Look for the word "between". Copy every line of the listing where it occurs.

———

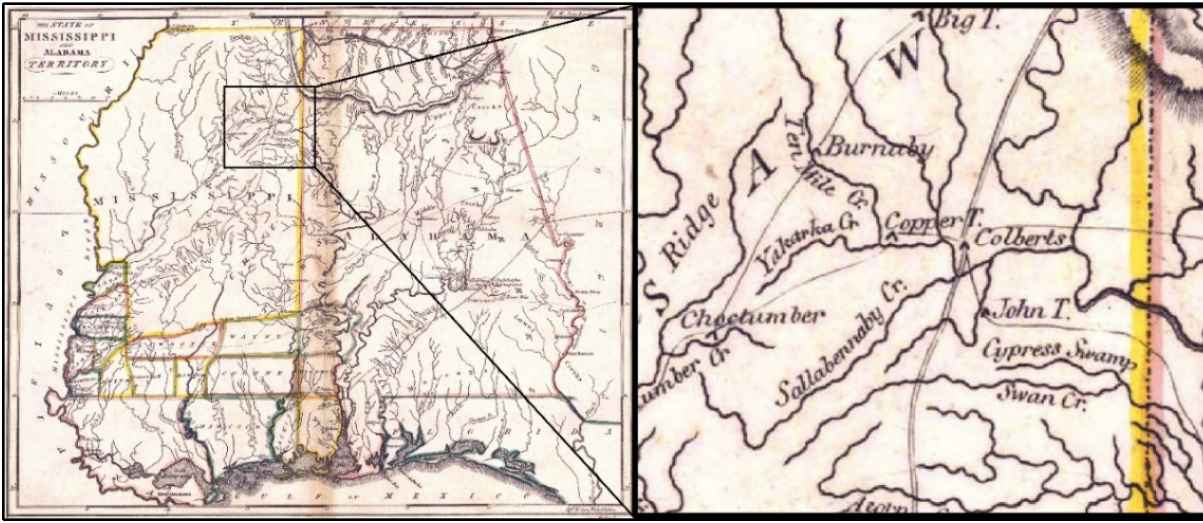
Figure 2. 1814 map of Mississippi and Alabama [22] showing “Colberts” near modern-day Tupelo where several trade paths meet (center of inset map).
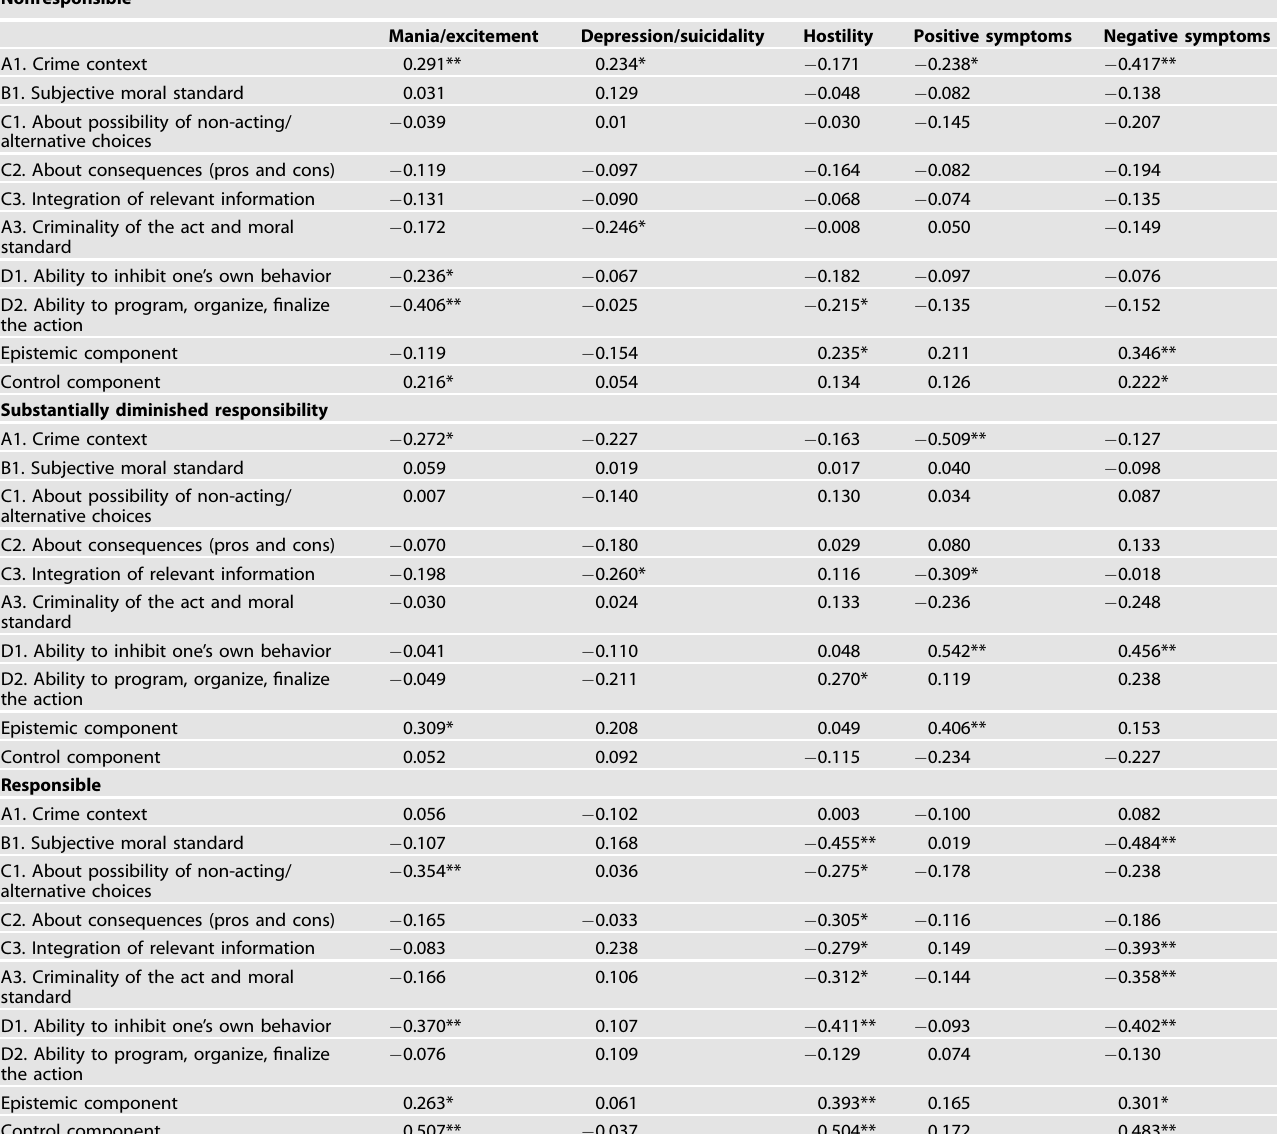
Table 6. Correlations between the items of the DIASS and psychopathological dimension in defendant judged nonresponsible, with substantially diminished responsibility and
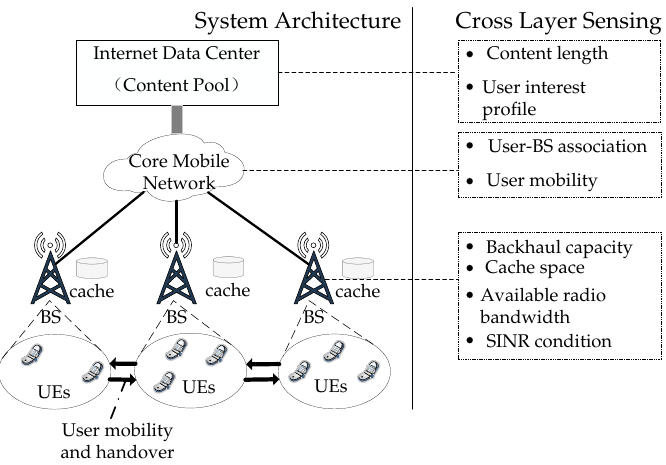
Figure 1. Illustration of the system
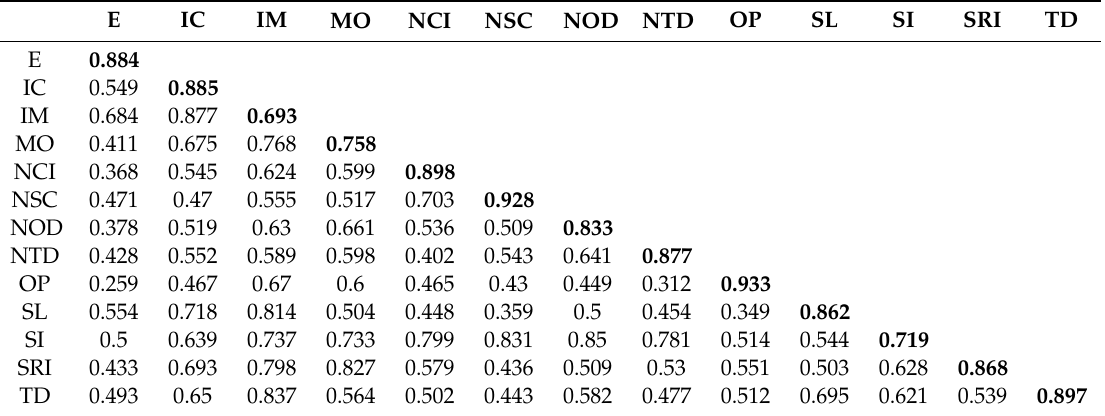
Table 4. Reflective first-order constructs reliability and discriminant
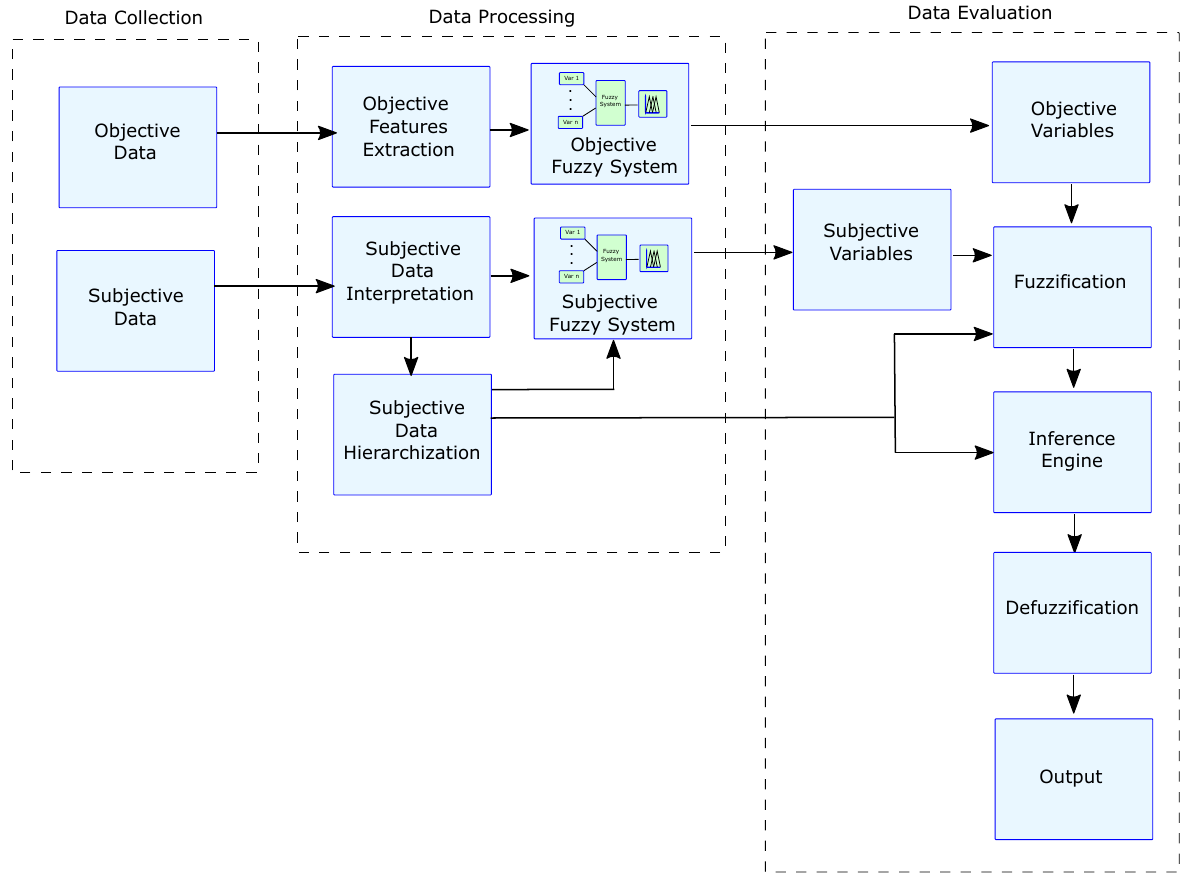
Figure 1. Reference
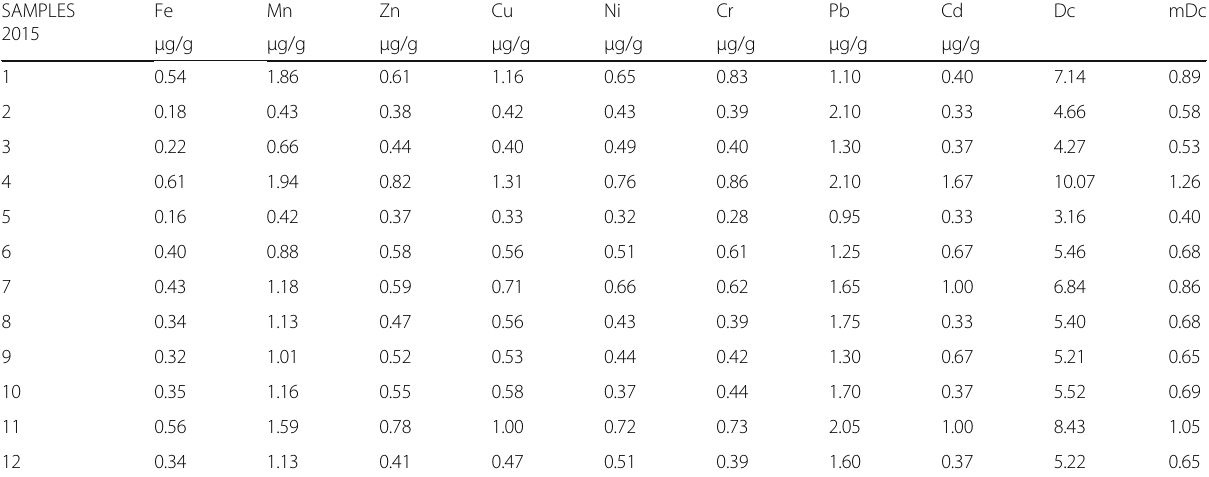
Table 13 Contamination factor, degree contamination, and modified degree contamination for 2015 samples SAMPLES 2015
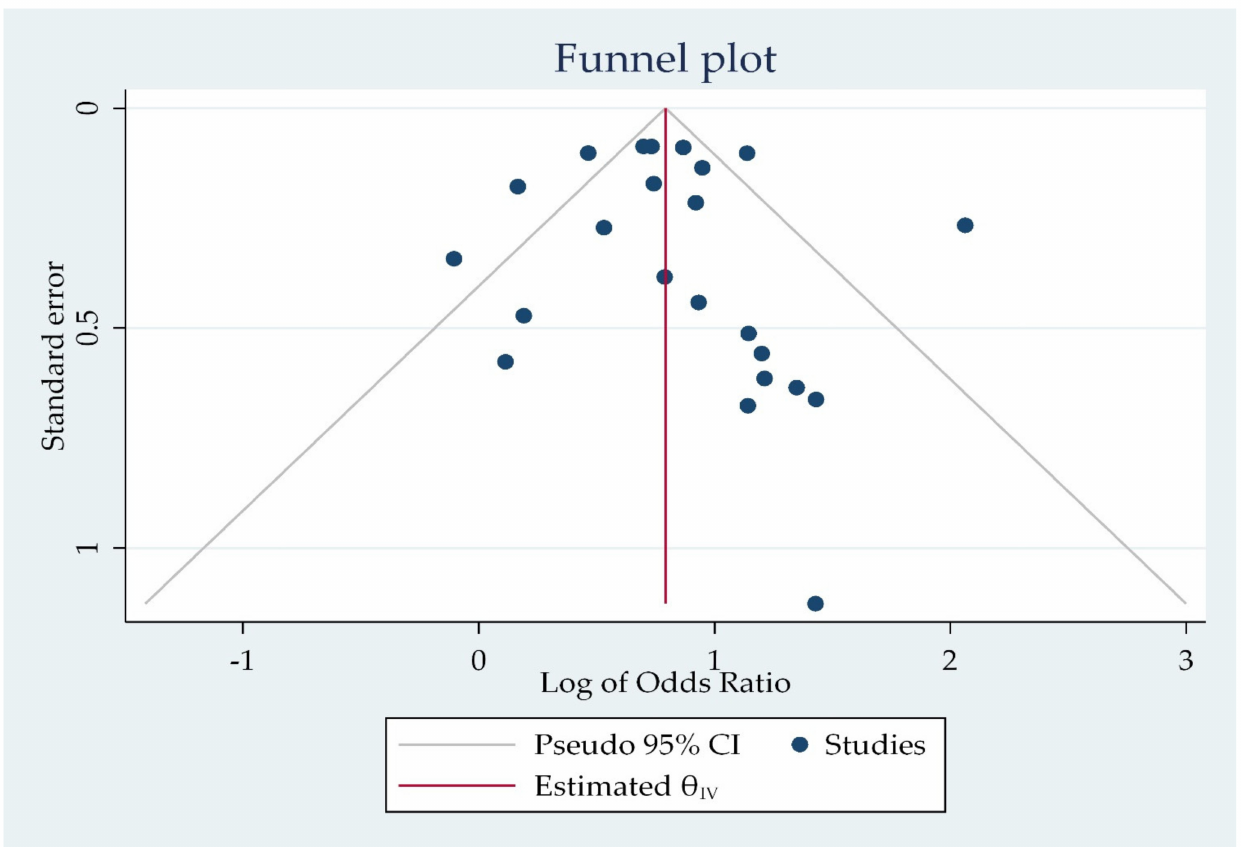
Figure 4. Funnel plot for odd’s ratio values and their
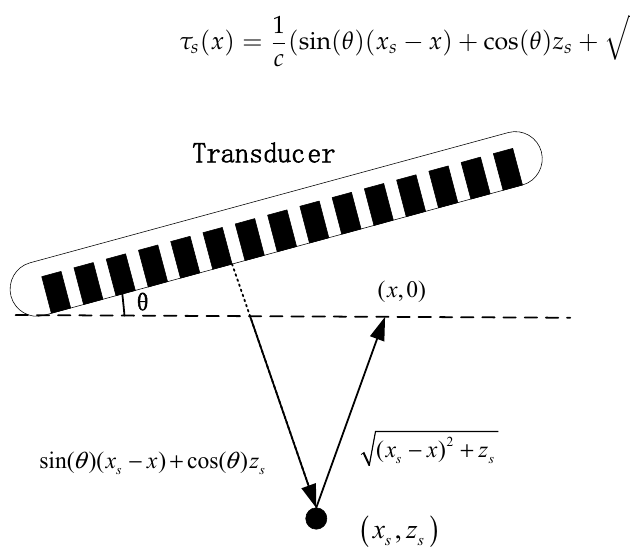
Figure 1. Scheme of route for the echo signal travelling from transmitter to receiver.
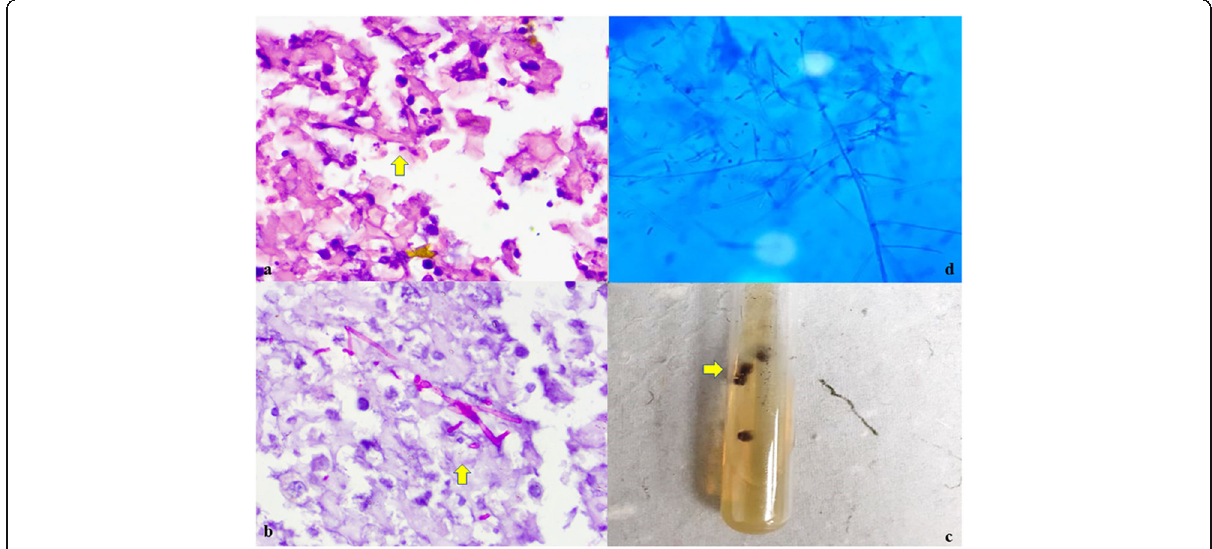
Fig. 4 a , b Microscopy showing numerous fungal hyphae with acute angle branching and inflammatory cells with PAS positivity. (H&E, × 100; PAS, × 100); c SDA slant showing surface greyish beige to black color and developed clusters of aerial hyphae; d Lactophenol cotton blue (LPCB) mount showing young hyphae forming thick bundles (fascicles), cylindrical phialides along the hyphae and oblong conidia. (LPCB, ×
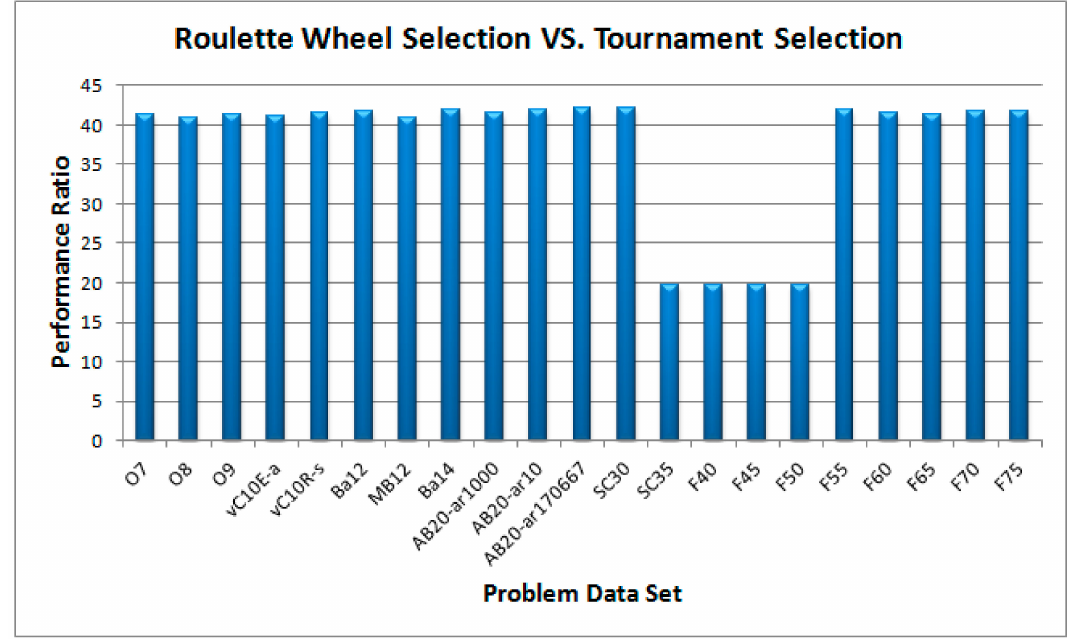
Figure 9. Performance ratio between SEL_RL and SEL_TN for selection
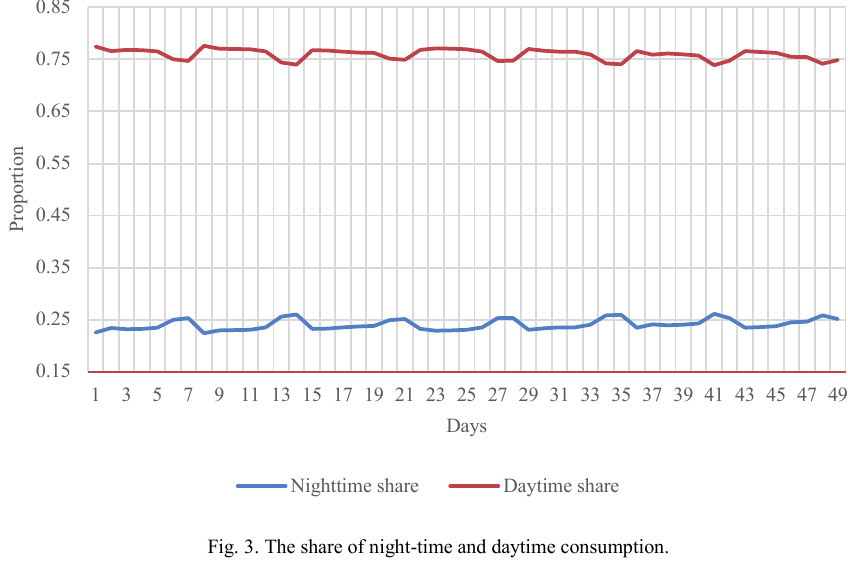
Fig. 3. The share of night-time and daytime consumption.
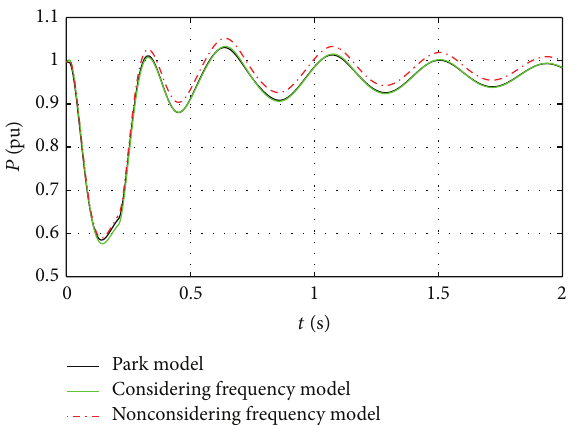
Figure 12: Active power of induction motor.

———

> [Exercise solution]:
Table 6. Correlations between the items of the DIASS and psychopathological dimension in defendant judged nonresponsible, with substantially diminished responsibility and
Figure 9. Performance ratio between SEL_RL and SEL_TN for selection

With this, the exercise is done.